By: Mariano Andrade, NEW YORK (AFP)

    (New York, USA) - A laid-off designer of women's accessories gunned down a former co-worker outside New York's Empire State Building before being killed by police in a rush hour shoot-out Friday that wounded nine others.

     

    None of the nine injured in the horrific, but brief shooting outside the iconic skyscraper risked dying, Police Commissioner Ray Kelly told a news conference.

     

    The FBI quickly ruled out terrorism, a constant worry for New York's authorities.

     

    Kelly identified the gunman as Jeffrey Johnson, a "disgruntled former worker" from a women's apparel business called Hazan Imports. His age was originally given as 53 but later corrected to 58.

     

    "Johnson had been employed for six years at Hazan Imports as a designer of women's accessories.

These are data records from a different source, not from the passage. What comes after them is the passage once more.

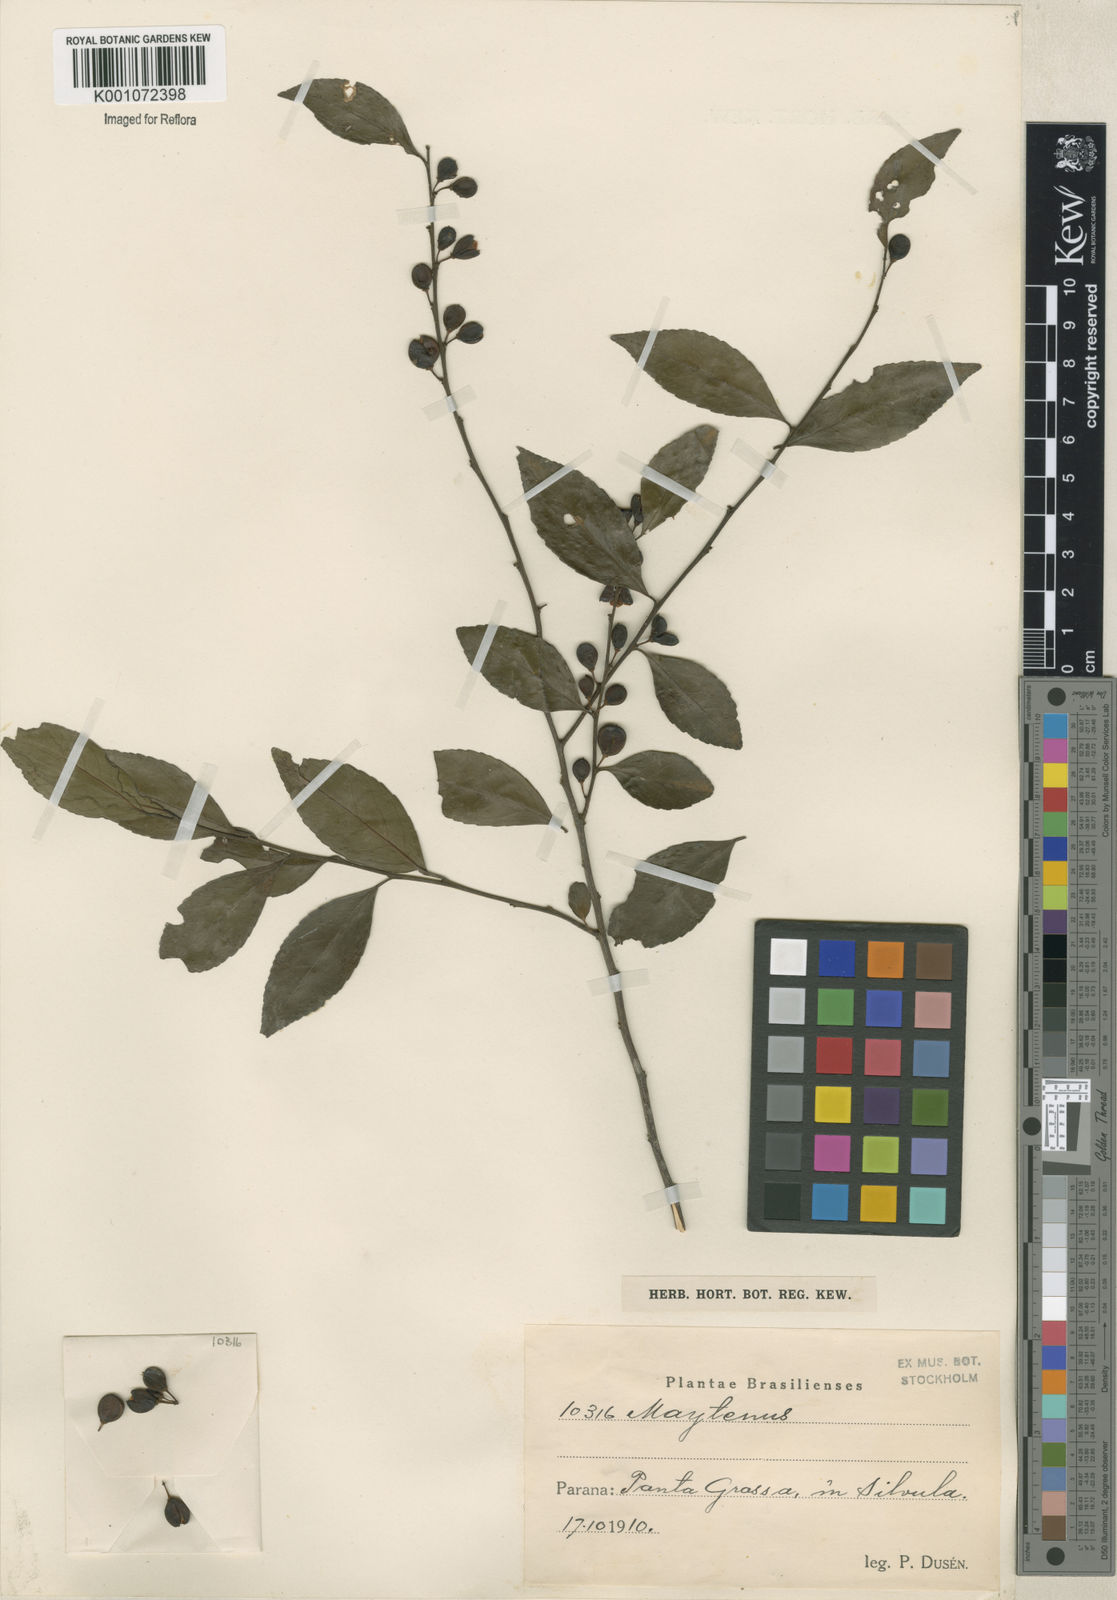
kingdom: Plantae
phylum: Tracheophyta
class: Magnoliopsida
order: Celastrales
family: Celastraceae
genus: Maytenus
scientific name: Maytenus
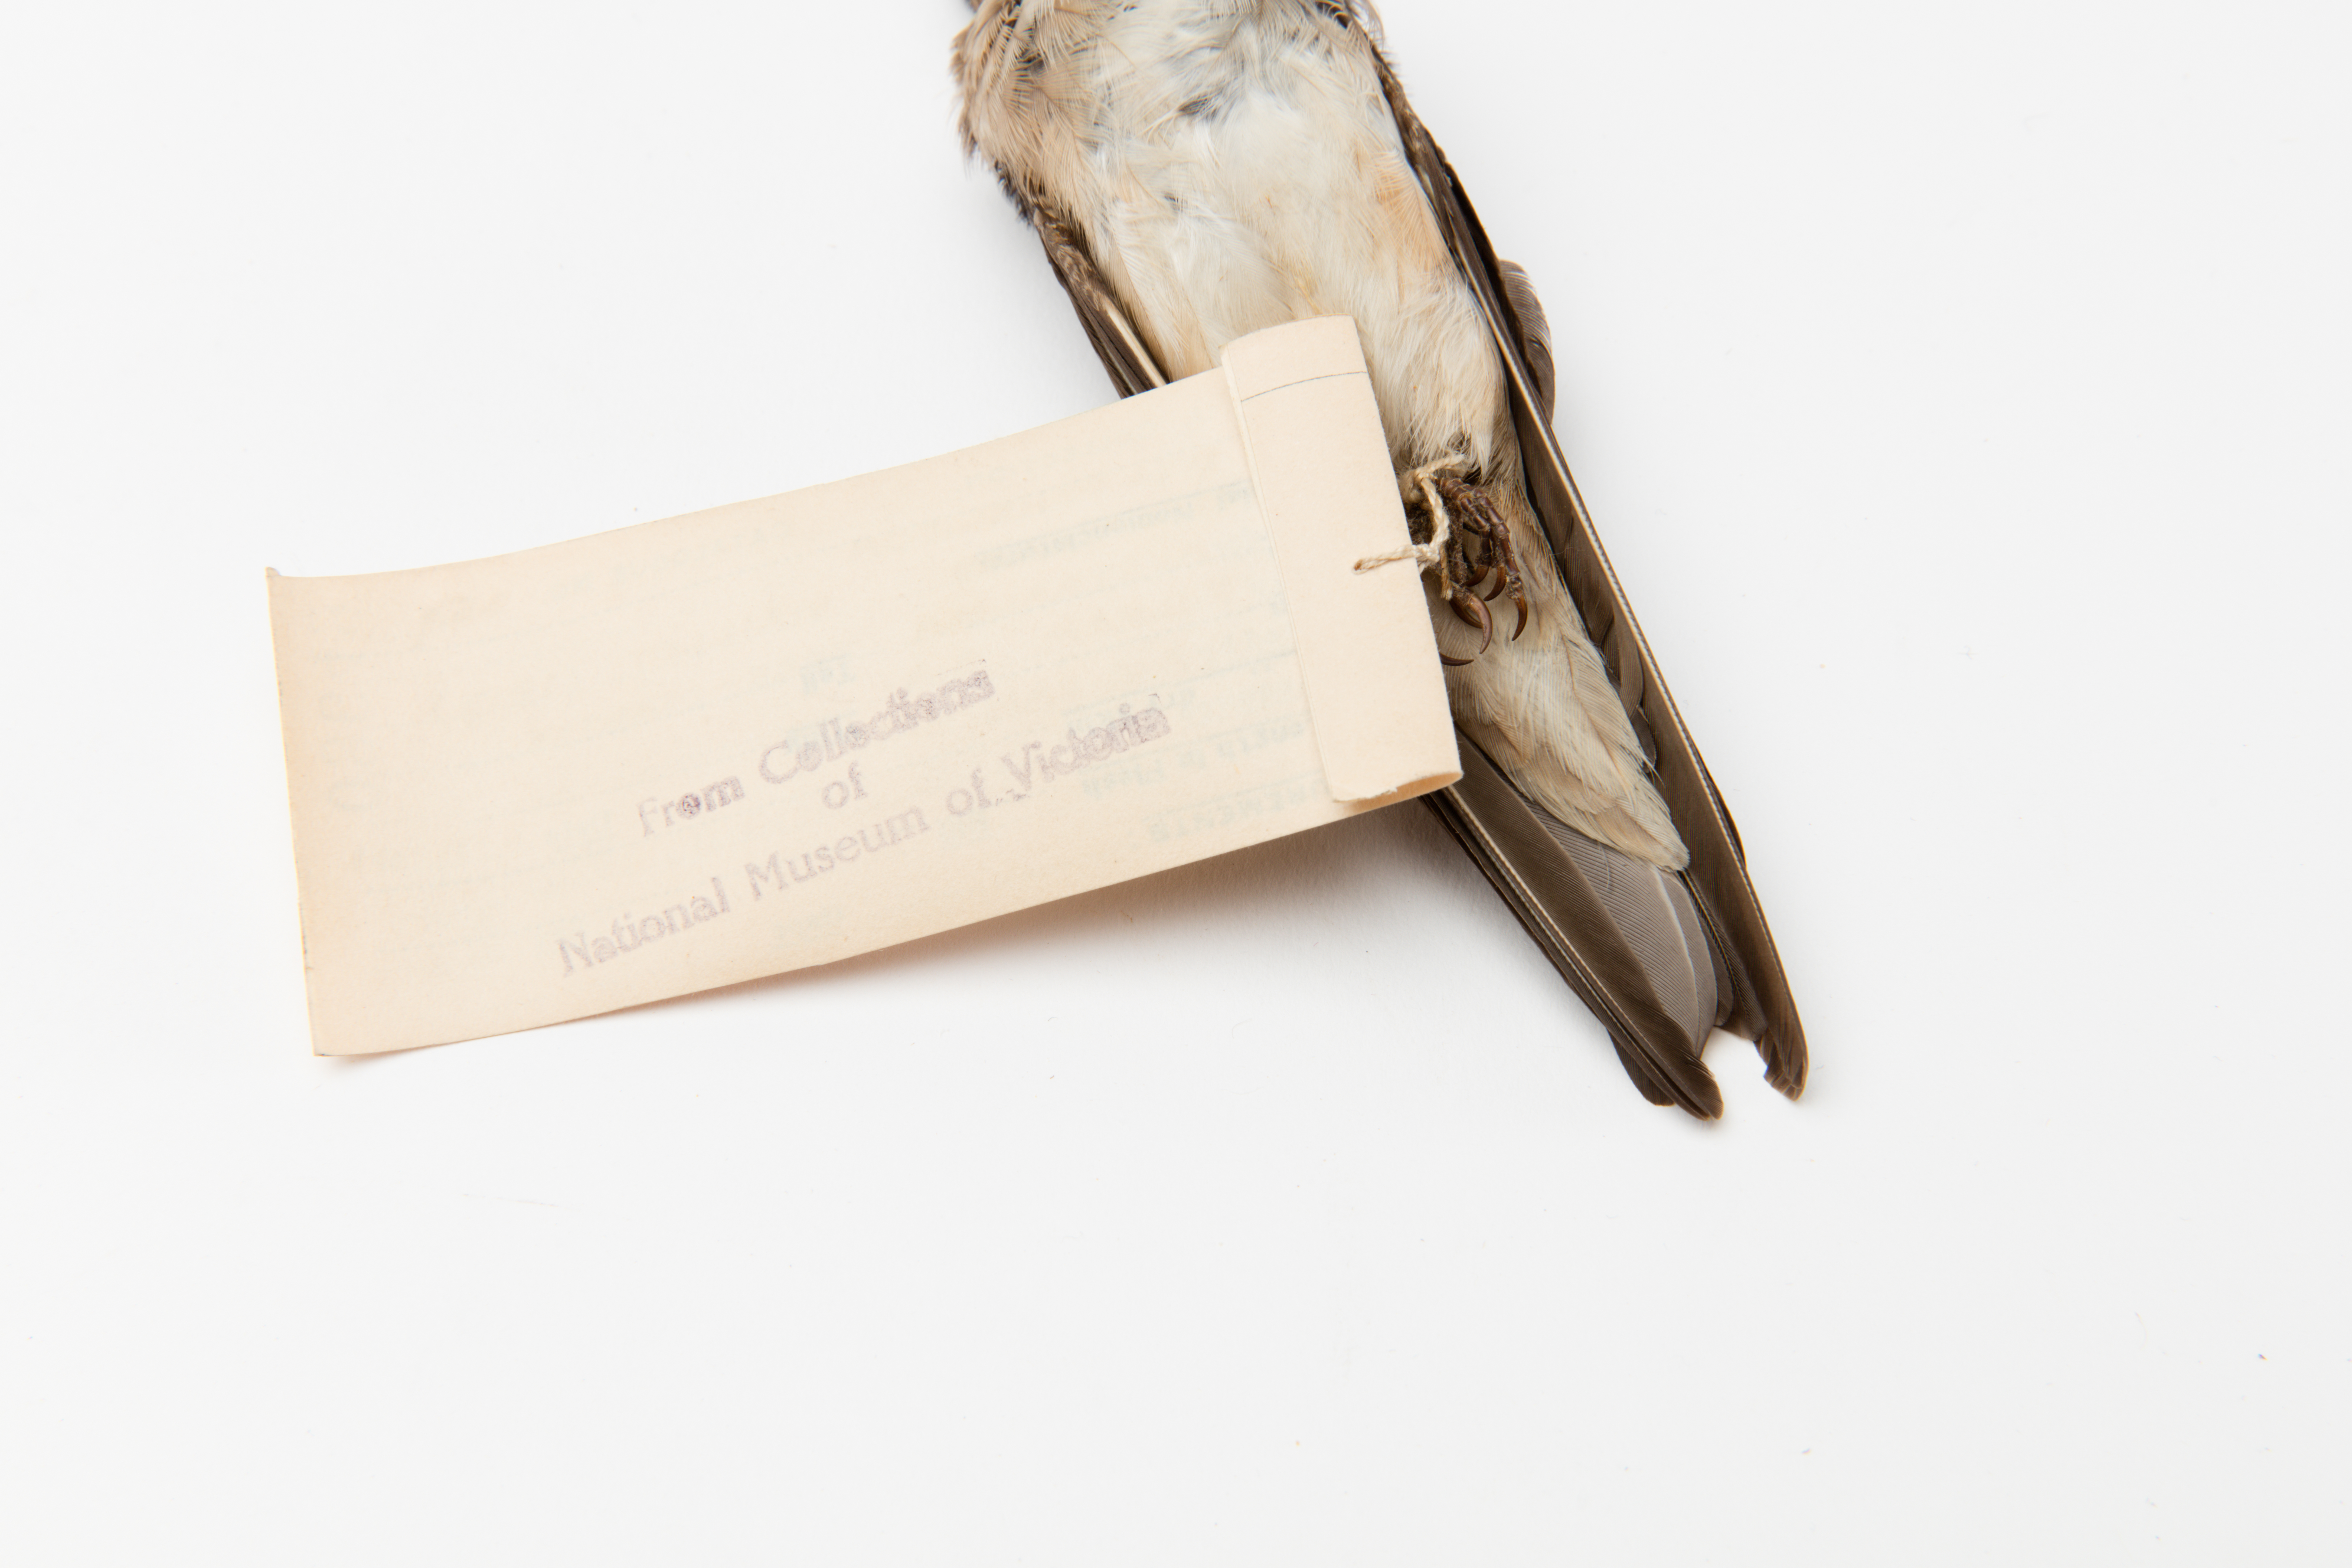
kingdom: Animalia
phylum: Chordata
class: Aves
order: Passeriformes
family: Hirundinidae
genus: Petrochelidon
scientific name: Petrochelidon nigricans
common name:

During a downsizing at the company about a year ago Johnson was laid off," Kelly said.

     

    At about 9:00 am, just when the streets around the Empire State Building were filling with office workers and tourists, Johnson went to his former workplace and had an argument with an employee identified by US media as vice president of sales Steven Ercolino.

     

    "Johnson produced a pistol and fired at close range, striking his 41-year-old victim in the head," Kelly said.

     

    Kelly said the man used a .45 caliber handgun with a magazine capacity of eight rounds and fired three shots.

     

    The shooter put his gun in a bag and tried to flee but was confronted by two police officers who had been alerted by a nearby construction worker, Mayor Michael Bloomberg told the news conference.

     

    "The perpetrator clearly turned his gun on the police and tried to shoot them," Bloomberg said. "The cops returned fire, killing him."

     

    It was unclear whether the gunman had time to fire at the police and some of the gunshot wounds to bystanders may have been caused by stray police bullets, the mayor said. "Some may have been shot accidentally."

     

    This was only the latest in a string of high-profile shootings, including the massacre in a Colorado cinema and a Sikh temple.

     

    "How long are we going to ignore America's gun crisis?" asked the Violence Policy Center, a gun control lobby. "It is long past time to regulate the out-of-control gun industry that makes these horrendous public shootings possible."

     

    Bloomberg, one of the most outspoken politicians in the country on gun control, said New York remained the country's safest big city but added: "We are not immune to the national problem of gun violence."

     

    Streets around the Empire State Building were closed as police flooded the area. Television helicopters hovered overhead, filming the aftermath, including the body of the suspect covered in a white sheet.

     

    Police had no shortage of witnesses in the bustling neighborhood.

     

    "I was scared, in shock, literally shaking. It was just by chance I missed it," witness Rebecca Fox said. "I saw a woman covered with blood. Another woman was being taken to an ambulance."

     

    Fox said she had also seen the gunman, who appeared to be of middle age and was lying on the ground.

     

    "There was blood on the ground," she said.

     

    Another witness said she heard shots ring out just as she arrived at her office, where she works in the personnel department.

     

    "I was inside the building. He shot the manager outside and then ran to Fifth Avenue," Maria Almodovar Ramos said.

     

    She said the shooting spooked her "because I work in human resources and when you let certain people go you don't know how the individual will react."

     

    Police secured the area almost immediately and it was quickly apparent that only one shooter was involved.

     

    The FBI also said shortly afterwards that there was "no nexus to terrorism."

     

    Footage from news helicopters showed police inspecting the shooter's body under the north side of the Empire State Building. Officers were also seen marking about a dozen spots with evidence markers, many of them probably ammunition casings.

     

    The tower is one of the city's icons on a par with the Statue of Liberty and the Brooklyn Bridge.

     

    In 1997, six people were wounded and one killed in a shooting rampage on the skyscraper's observation deck before the gunman turned the gun on himself.